Iran following the attack announced that it was increasing its uranium enrichment levels to 60 percent, marking its highest increase yet, but still less than the 90 percent needed to manufacture nuclear weapons. 

Iranian authorities have also accused Israel of being behind the November killing of Mohsen Fakhrizadeh, a scientist who began Iran’s nuclear program. 

The reported attacks and subsequent fallout have threatened ongoing attempts by the Biden administration and other international leaders to renegotiate the 2015 Iran nuclear agreement, from which former President TrumpDonald TrumpRonny Jackson, former White House doctor, predicts Biden will resign McCarthy: Pelosi appointing members of Jan. 6 panel who share 'pre-conceived narrative' Kinzinger denounces 'lies and conspiracy theories' while accepting spot on Jan. 6 panel MORE withdrew the U.S. in 2018. 

Negotiators from Tehran and other world powers adjourned nuclear deal talks in Vienna on Sunday, with plans to continue discussions following consultations with their individual governments. The U.S. is not currently directly engaged in these negotiations. 
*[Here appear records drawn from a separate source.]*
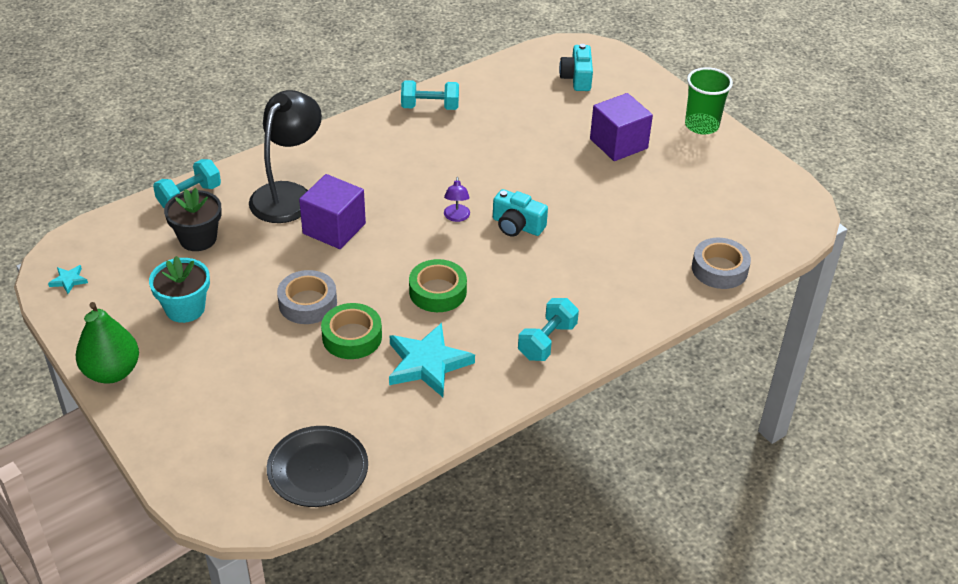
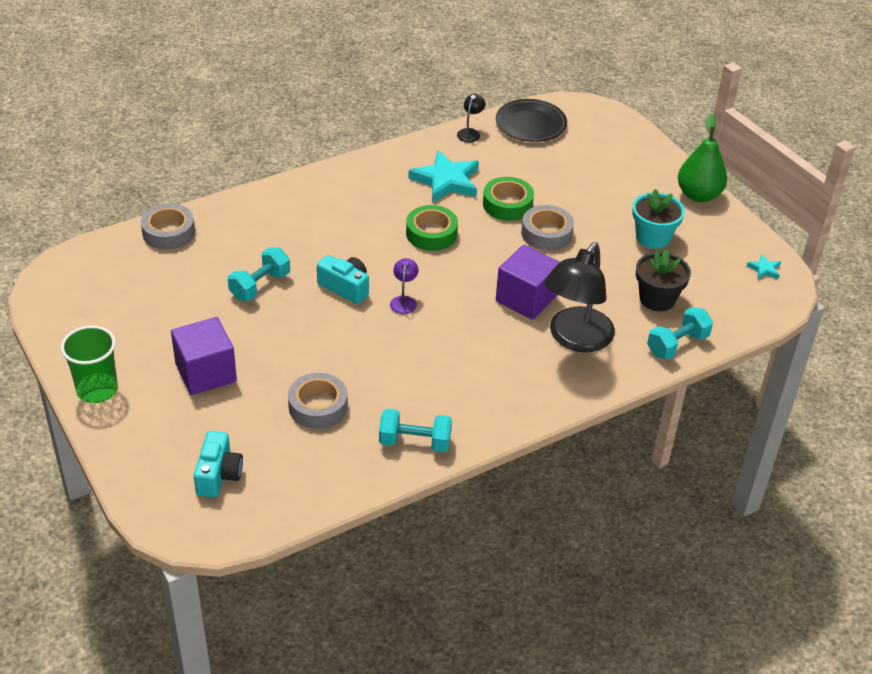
camera: 175 degrees left, 0 degrees up
turquoise dumbbell [518,298,579,361] -> turquoise dumbbell moved to [228,247,290,301]
none -> grey tape [288,373,348,429]
none -> black lamp [457,94,485,143]

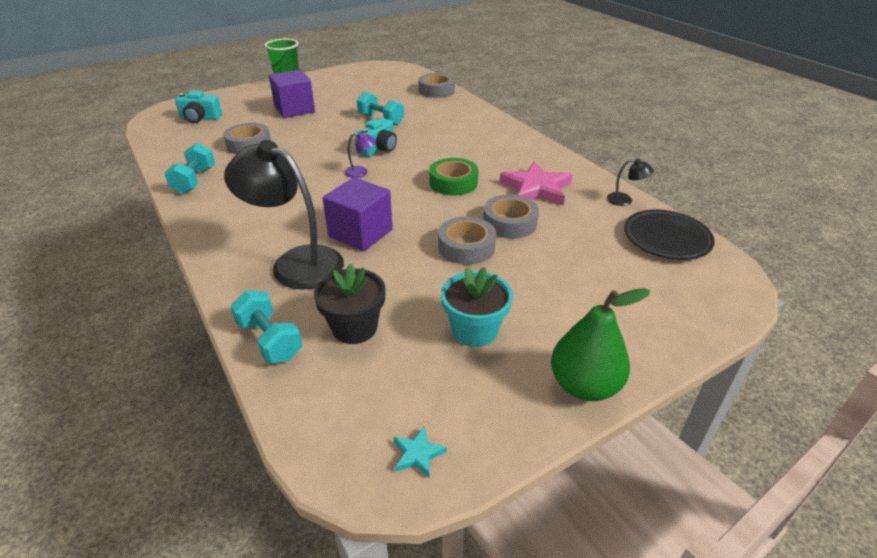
camera: 90 degrees right, 5 degrees down
turquoise star [408,150,479,203] -> pink star [500,161,573,206]
green tape [483,177,534,221] -> grey tape [483,194,539,239]

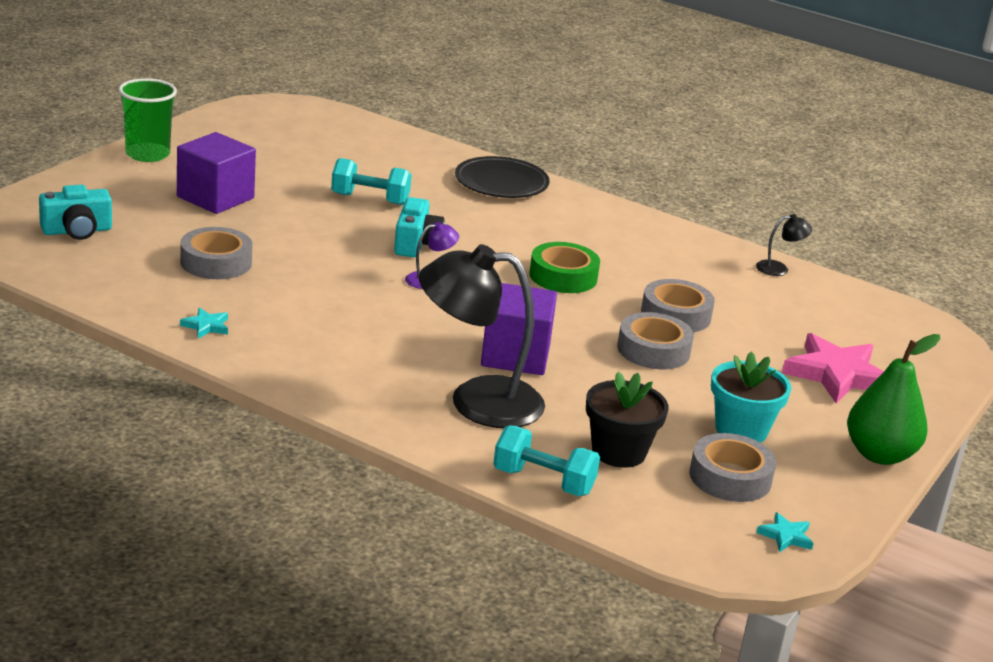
camera: 30 degrees left, 10 degrees down
turquoise dumbbell [164,143,215,194] -> turquoise star [180,308,228,339]
grey tape [419,73,455,98] -> grey tape moved to [689,433,776,502]
pink star [500,161,573,206] -> pink star moved to [782,333,884,403]
black plate [624,209,715,260] -> black plate moved to [455,156,550,198]

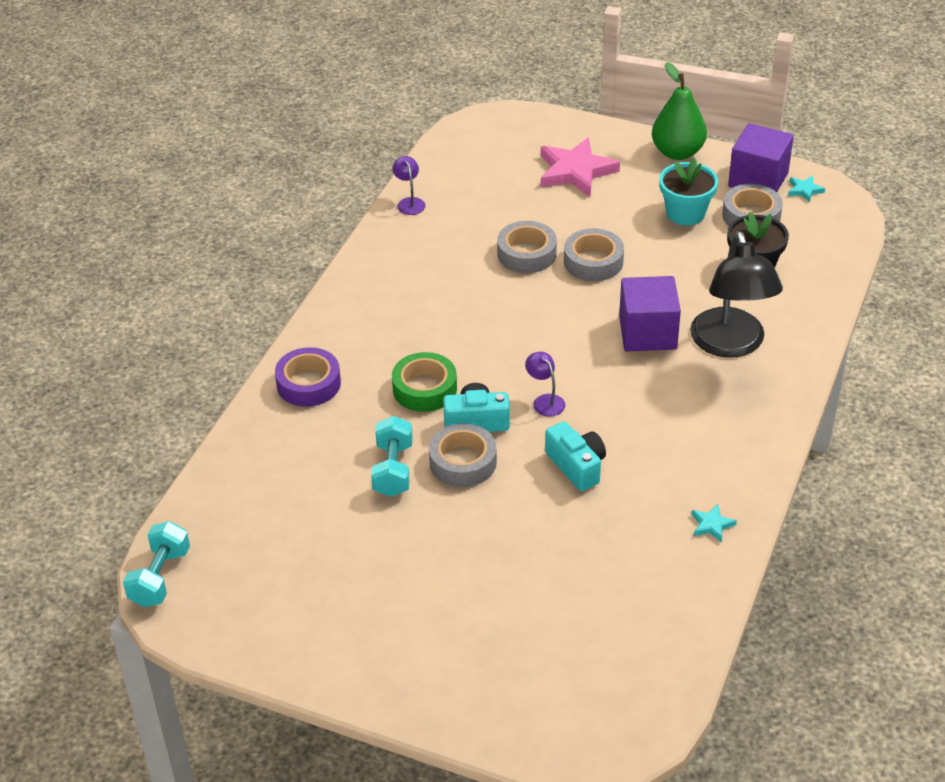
camera: 95 degrees left, 15 degrees up
turquoise camera [39,185,112,240] -> turquoise camera moved to [545,421,606,491]
green cup [119,78,177,162] -> none
purple cube [177,132,256,214] -> purple cube moved to [728,123,794,192]
grey tape [180,227,252,279] -> grey tape moved to [429,423,497,487]
black plate [455,156,550,198] -> purple tape [275,347,341,407]
turquoise dumbbell [493,426,600,496] -> turquoise dumbbell moved to [123,521,190,607]
green tape [529,242,600,293] -> green tape moved to [392,352,457,412]
black lamp [756,214,812,276] -> purple lamp [392,156,426,215]

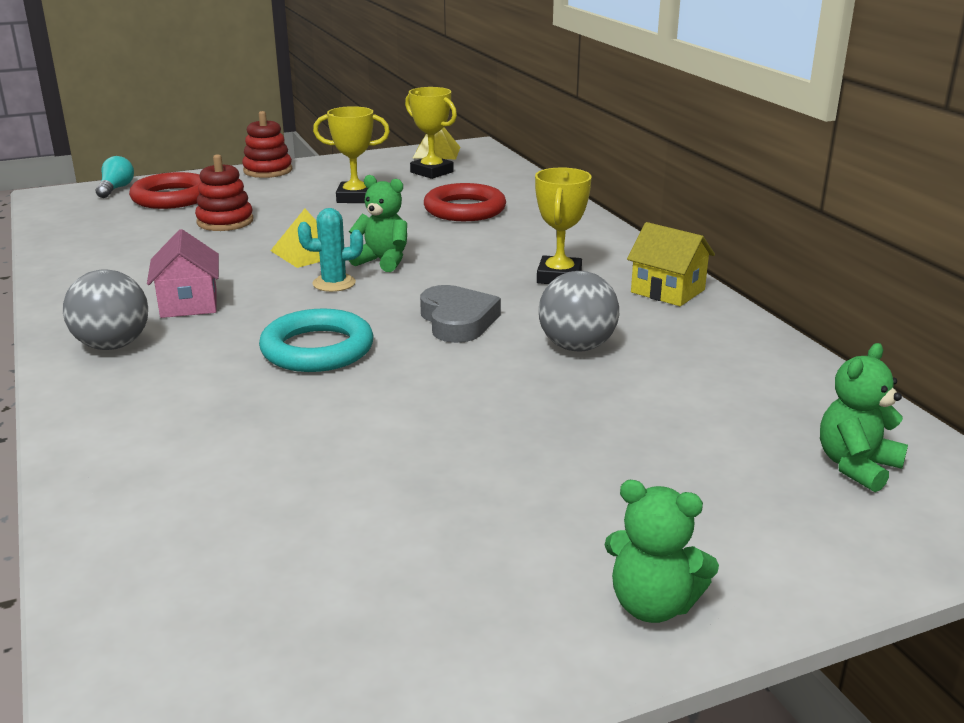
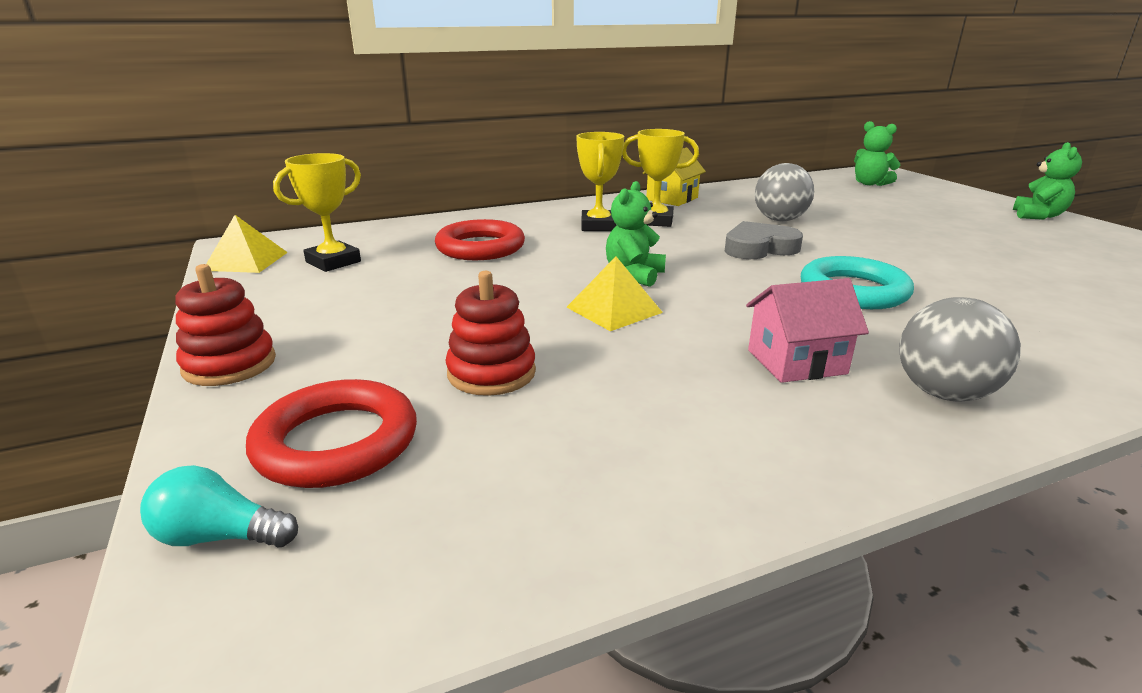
camera: 90 degrees left, 0 degrees up
turquoise cactus [298,208,363,292] -> none
yellow trophy [313,106,390,203] -> yellow trophy moved to [576,132,624,231]

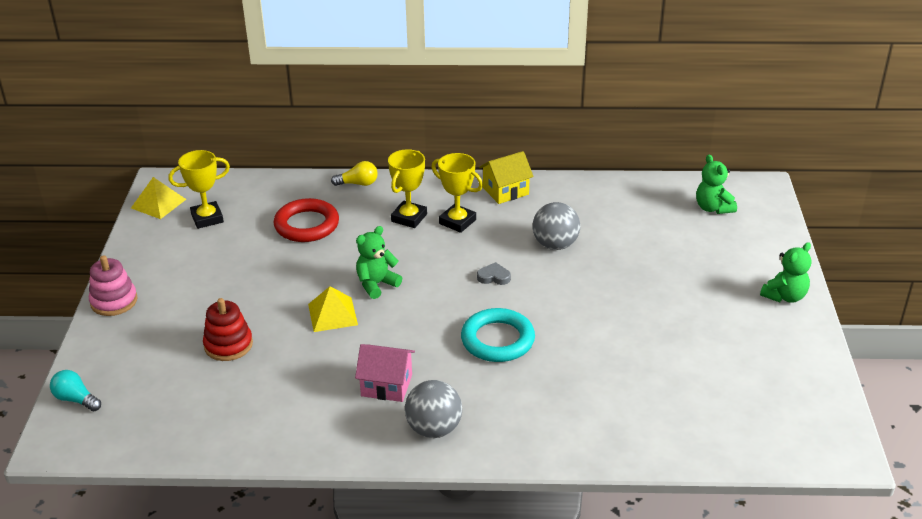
camera: 25 degrees right, 10 degrees up
red stacking toy [175,264,276,386] -> pink stacking toy [89,255,138,316]
red ring [246,379,417,488] -> none
grey heart [724,221,803,259] -> grey heart [477,262,511,285], size x0.55
none -> yellow light bulb [331,161,378,186]

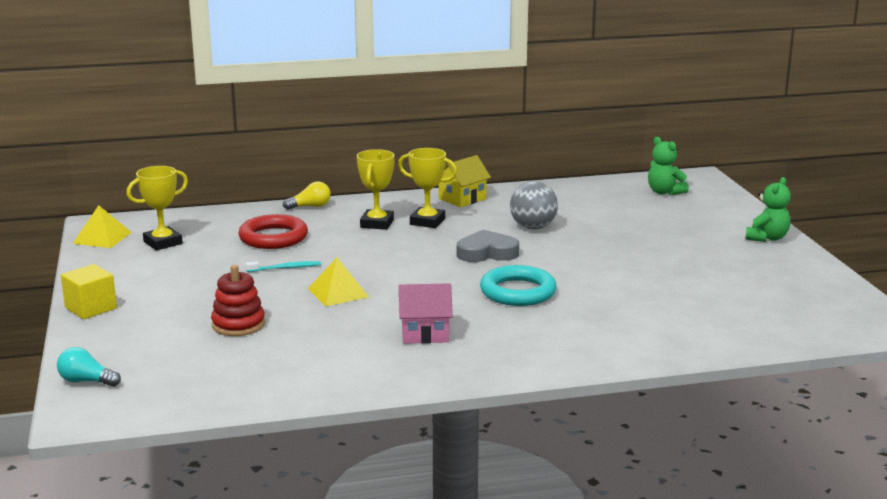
camera: 15 degrees left, 15 degrees down
pink stacking toy [89,255,138,316] -> yellow cube [61,264,117,319]
green teddy bear [356,226,402,299] -> none
grey ball [405,380,462,438] -> none
grey heart [477,262,511,285] -> grey heart [457,230,519,262], size x1.83
none -> turquoise toothbrush [246,261,321,272]

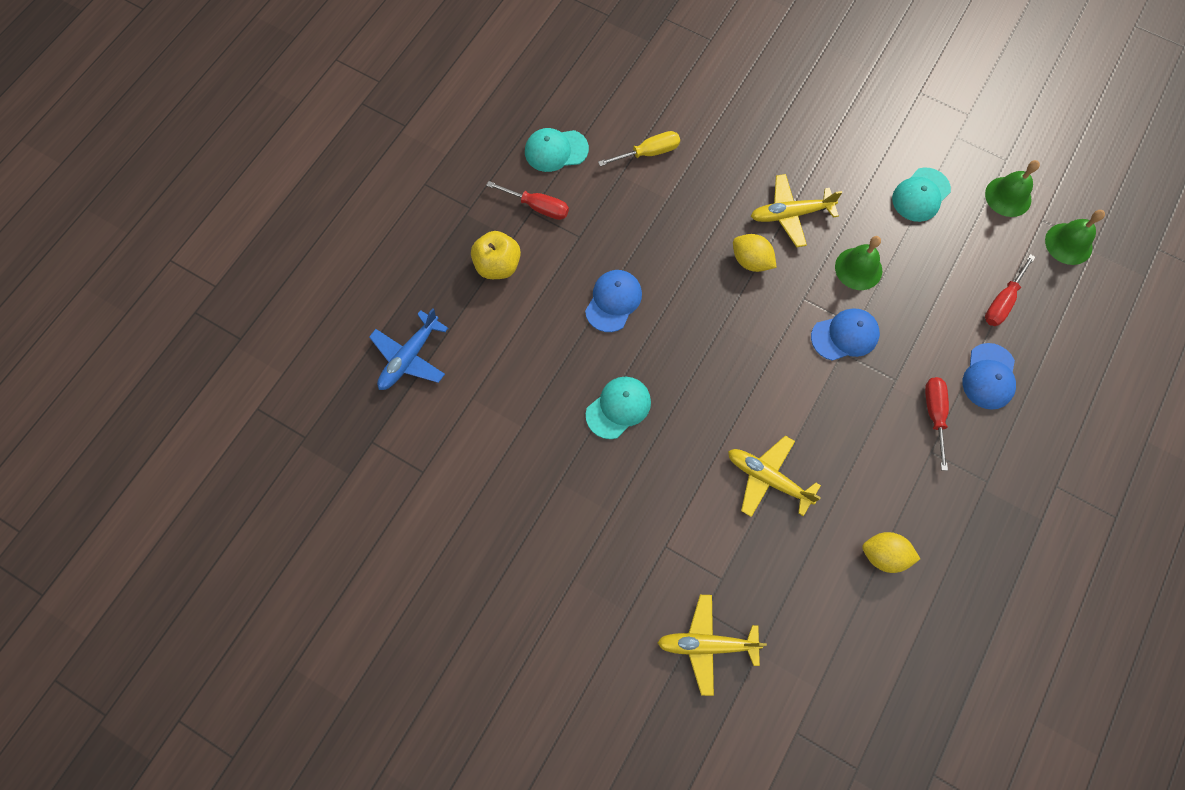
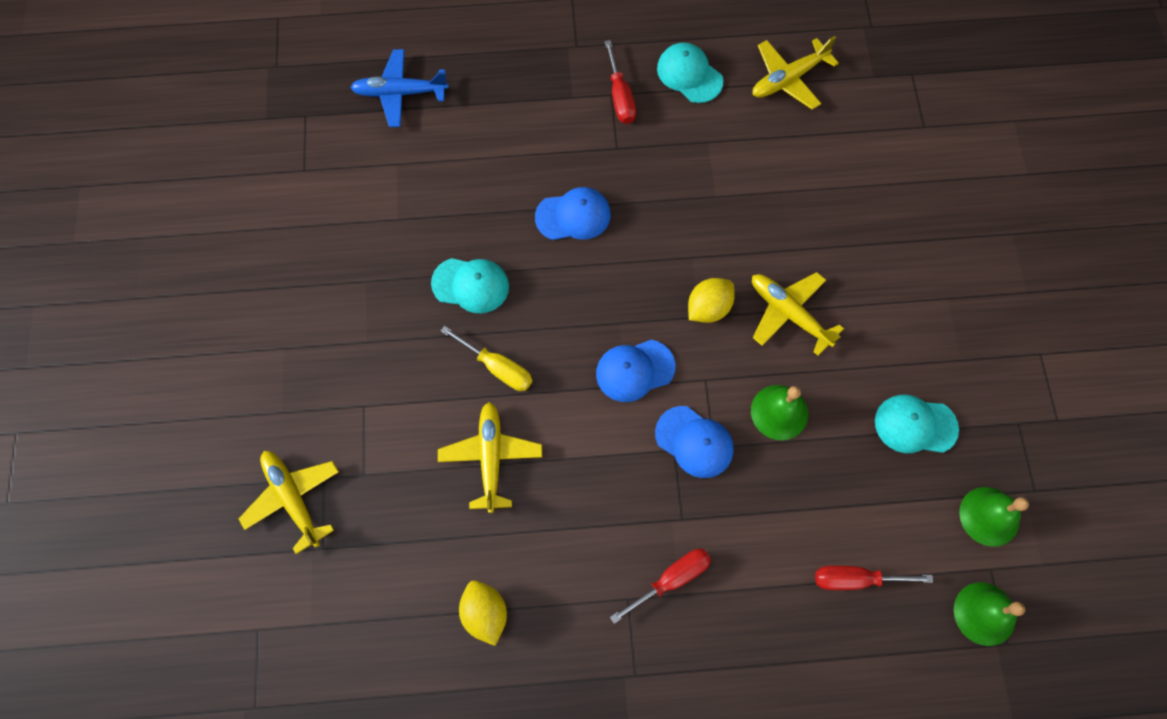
camera: 55 degrees right, 0 degrees up
yellow apple [471,231,521,279] -> none
yellow screwdriver [598,131,680,166] -> yellow screwdriver moved to [441,326,532,391]
yellow lemon [733,234,777,272] -> yellow lemon turned 45 degrees clockwise [688,278,735,323]
blue cap [963,343,1016,410] -> blue cap moved to [596,340,676,402]
none -> yellow plane [752,36,839,109]

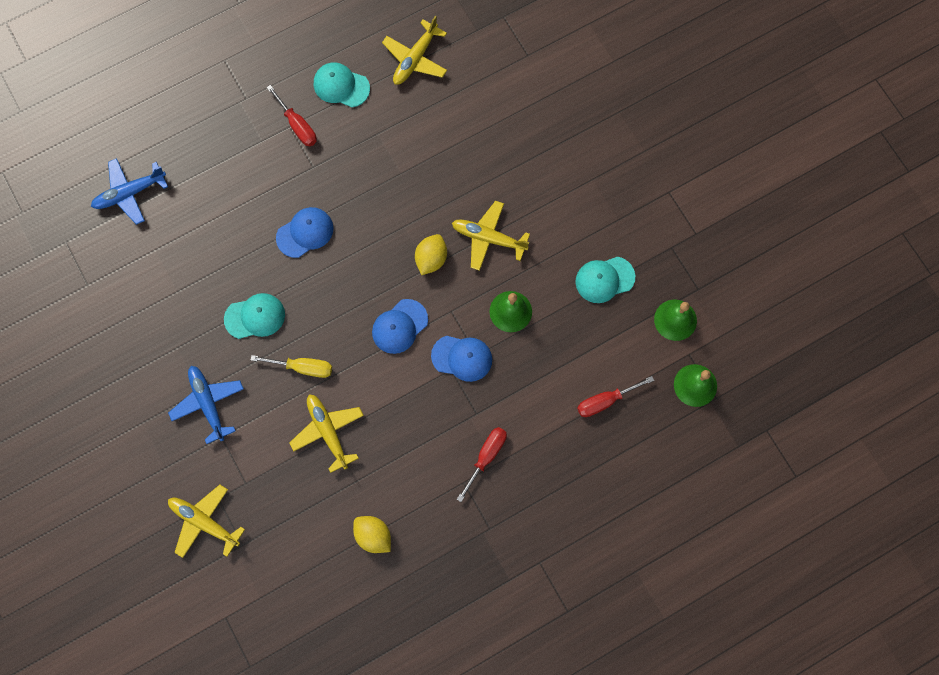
camera: 25 degrees left, 5 degrees up
none -> blue plane [168,366,244,444]

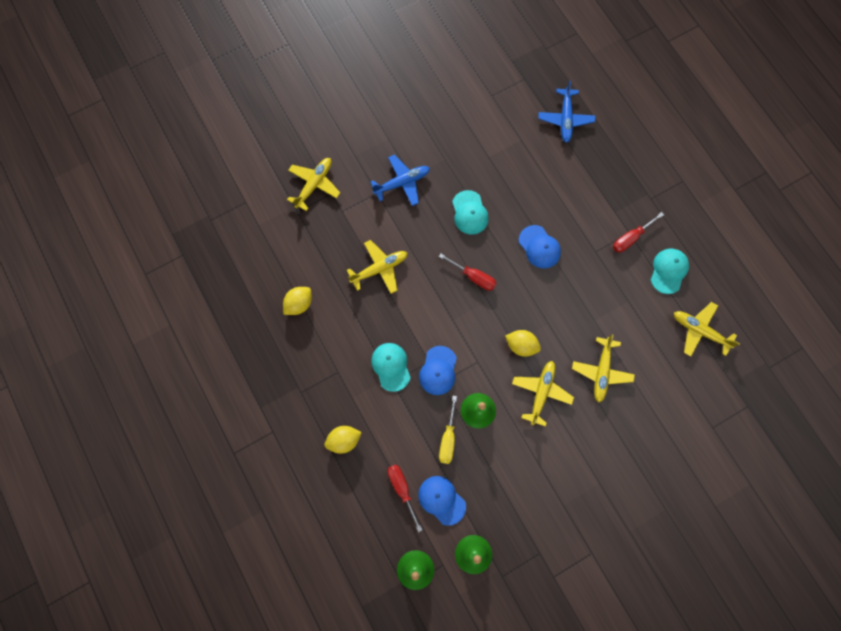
camera: 90 degrees right, 0 degrees up
blue plane [91,158,168,225] -> blue plane turned 150 degrees counterclockwise [538,81,595,143]
yellow screwdriver [251,355,332,378] -> yellow screwdriver moved to [439,396,457,464]
blue cap [372,299,428,354] -> blue cap moved to [418,476,466,526]
red screwdriver [457,427,507,502] -> red screwdriver moved to [439,254,497,291]
turquoise cap [576,257,635,303] -> turquoise cap moved to [371,343,411,392]
none -> yellow lemon [325,426,362,454]
none -> yellow plane [572,334,635,402]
Iran’s president-elect, hard-line judiciary chief Ebrahim Rais, said Monday that the country’s ballistic missile program was “nonnegotiable,” adding that he had no plans to meet with President BidenJoe BidenHouse Republican calls second bout of COVID-19 'far more challenging' Conflicting school mask guidance sparks confusion Biden: Pathway to citizenship in reconciliation package 'remains to be seen' MORE.